Why the Strong Jobs Report May Have Caused the Stock Market to Tumble

It looks like the market is pricing in tighter monetary policy
Photographer: Luke Sharrett/Bloomberg

Before we begin, let's get something out of the way: You never really know what's causing the market to move in any given way. At best you can make some educated guesses about the factors that are driving the moves.

Still, it's interesting today that after a very strong jobs report the stock market is tumbling and interest rates are spiking.

So what might be going on? Why would the stock market fall after good news?

One of the biggest questions right now in markets and economics is: When will the Fed finally raise interest rates? Rates have been near zero since the financial crisis, but it looks like we're getting closer to liftoff. Some people think the Fed will raise rates in June. Others think the first hike will come later in the year. And some don't think we'll get a rate hike until 2016. Ultimately, the Fed will hike when it feels confident that the economy is on a strong footing and that inflation is likely to trend higher.

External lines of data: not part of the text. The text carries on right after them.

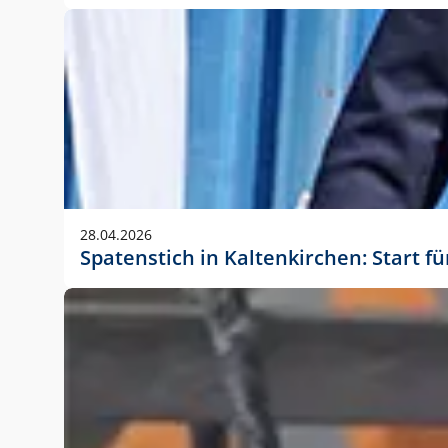
28.04.2026
Spatenstich in Kaltenkirchen: Start f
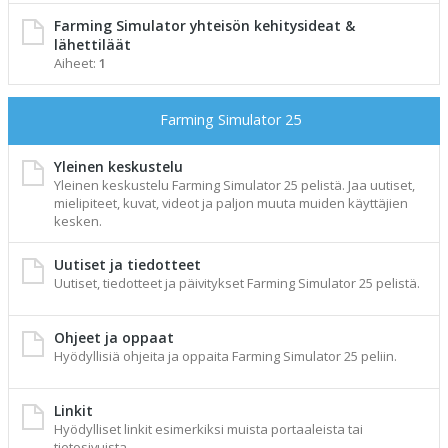
Farming Simulator yhteisön kehitysideat &
lähettiläät
Aiheet:
1
Farming Simulator 25
Yleinen keskustelu
Yleinen keskustelu Farming Simulator 25 pelistä. Jaa uutiset,
mielipiteet, kuvat, videot ja paljon muuta muiden käyttäjien
kesken.
Uutiset ja tiedotteet
Uutiset, tiedotteet ja päivitykset Farming Simulator 25 pelistä.
Ohjeet ja oppaat
Hyödyllisiä ohjeita ja oppaita Farming Simulator 25 peliin.
Linkit
Hyödylliset linkit esimerkiksi muista portaaleista tai
tietosivuista.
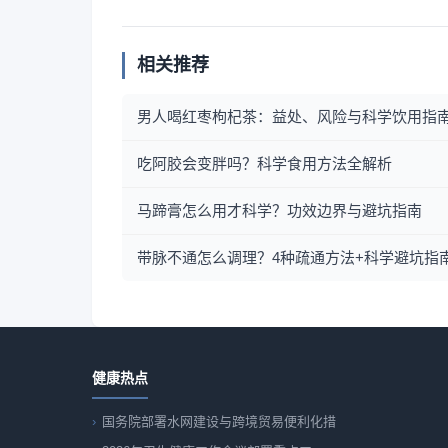
相关推荐
男人喝红枣枸杞茶：益处、风险与科学饮用指
吃阿胶会变胖吗？科学食用方法全解析
马蹄膏怎么用才科学？功效边界与避坑指南
带脉不通怎么调理？4种疏通方法+科学避坑指
健康热点
国务院部署水网建设与跨境贸易便利化措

The bottom line is that today's strong jobs report increases the pressure on the Fed to hike sooner.

This tweet from Matthew Boesler shows how the part of the market that is based around future Fed moves reacted to the data.

It's widely believed that the stock market has been the beneficiary of an easy-money Federal Reserve, which has held rates low for an extraordinary length of time. Today's report seems to have sparked a shift in thinking and a belief that the days of low rates are coming to a close.

That's probably why good news for the economy is pushing stocks down.